Princeton joins the woke rush to purge dissent and debate from US academia

Eminent linguist Joshua Katz was fired Monday by his longtime employer Princeton University in what seems (despite the university’s denials) to be a straightforward act of political retaliation. 

His offense? Questioning woke orthodoxy. 

Katz, long a beloved professor, had the temerity to write an article in 2020 criticizing a letter signed by many Princeton faculty and students. That missive demanded the university undertake such “anti-racist” actions as axing SAT requirements, giving extra sabbatical time to “faculty of color” and appointing a nebulous committee to whom the entire university would be accountable for its efforts on this front. 

In other words, the signatories demanded a total sacrifice of academic freedom. Katz spoke up to defend the real mission of the university — to educate, not indoctrinate — and now has paid the price. 

Princeton claims his firing is due to his behavior during a years-old investigation of a relationship he had with a student, but Katz notes he was already punished for that infraction — and the timing of the university’s move is utterly transparent. 

Katz is hardly the only academic purged for speaking his mind. The Foundation for Individual Rights in Education (FIRE) reports that at least 111 professors were targeted for ideological reasons last year. And it’s not even exclusively the left doing it: Brigham Young University axed Sue Bergin for her support of gay marriage and wearing a rainbow flag pin.

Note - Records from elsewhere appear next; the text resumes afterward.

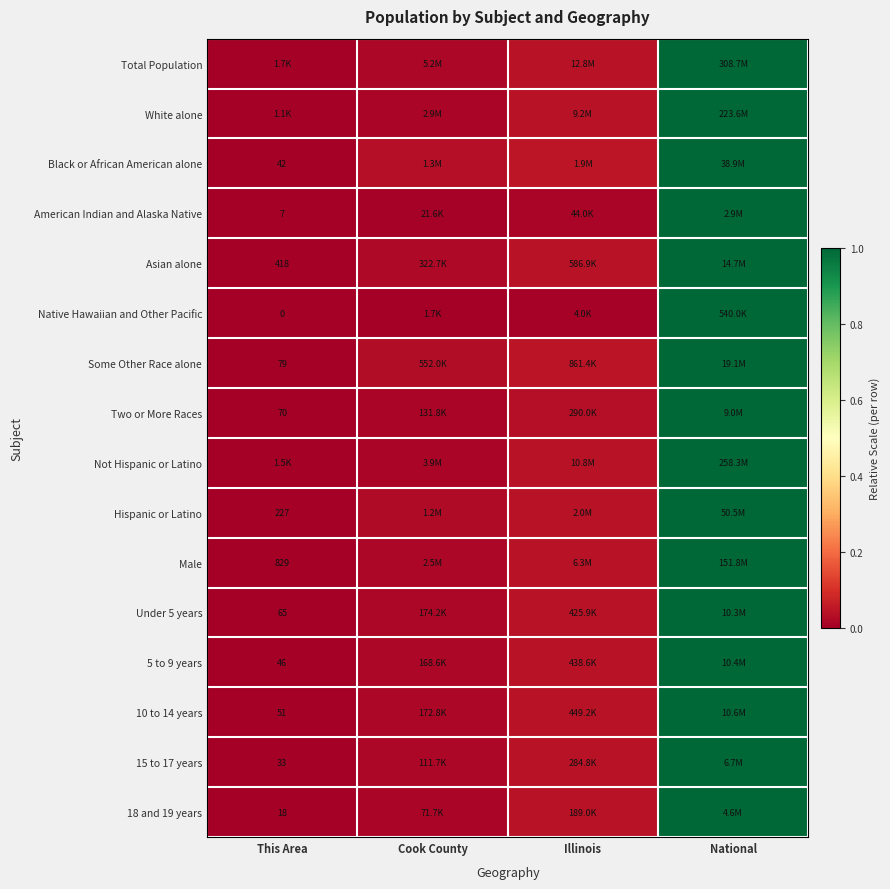

Count the number of categories in the chart.

4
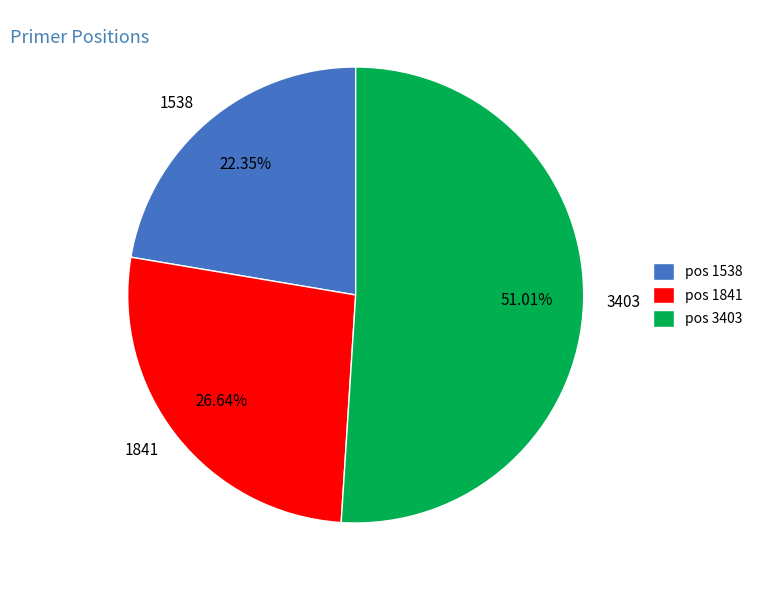

Is there a majority slice in this chart?

Yes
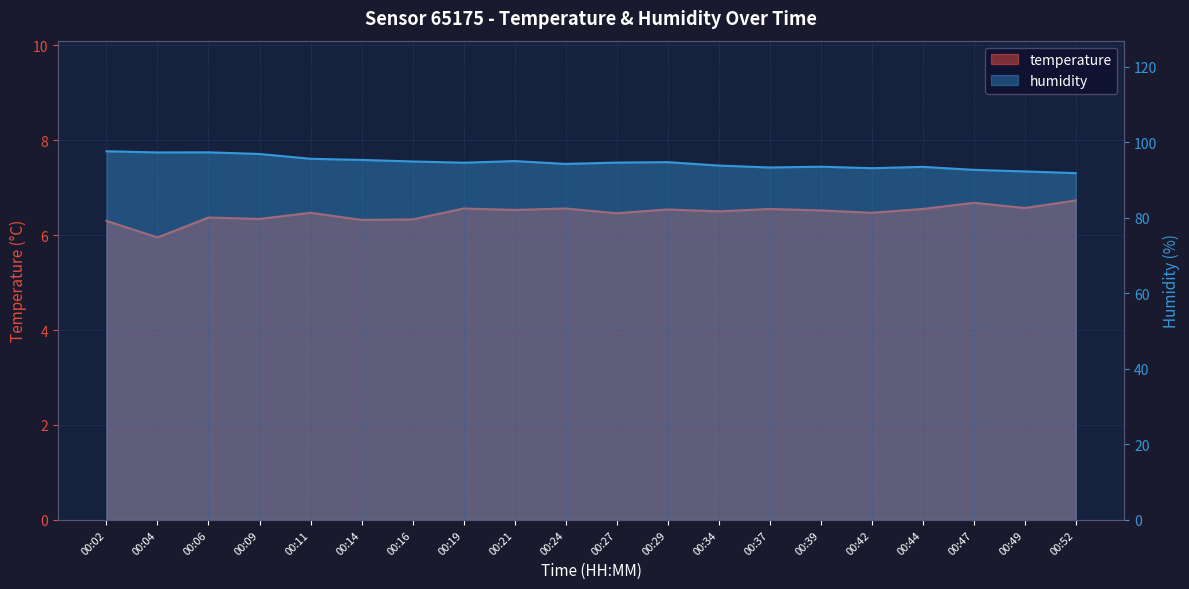

What are all the series names shown in the legend?

temperature, humidity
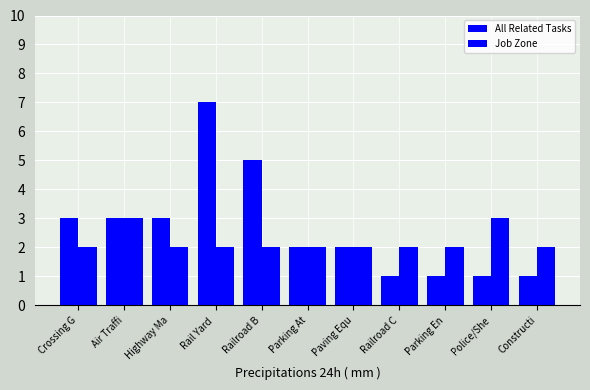

How many bars are there in total?

22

But much of it is “wokeism”: Superstar Harvard economist Roland Fryer was suspended from teaching for two years over sex-harassment claims in a blatantly political slapdown after his research cut against dominant orthodoxies on race and class. Georgetown Law suspended professor Ilya Shapiro indefinitely over tweets about Joe Biden’s unprecedented promise to consider only black women for his first Supreme Court pick.

San Diego State booted philosophy professor J. Angelo Corlett from teaching for verbalizing racial slurs in a lesson on racism he’d used with zero issues for more than two decades. Christopher Newport University didn’t renew Sophia Nelson’s contract after she asked whether it was necessary for a comic-book character to come out as bisexual. 

Defenders of this practice cite the “harm” that, say, questioning a cartoon’s sexuality somehow does to marginalized groups. 

But the real damage is in establishing draconian standards around what professors — and students — are allowed to feel, think, say and write and leaving them open to punishments based on administrative caprice or personal enmity. 

Encountering and debating ideas you disagree with is the sine qua non of liberal democracy, not just the academy. That makes the woke effort to destroy campus dissent not just a war on academic freedom, but an attack on civil society itself.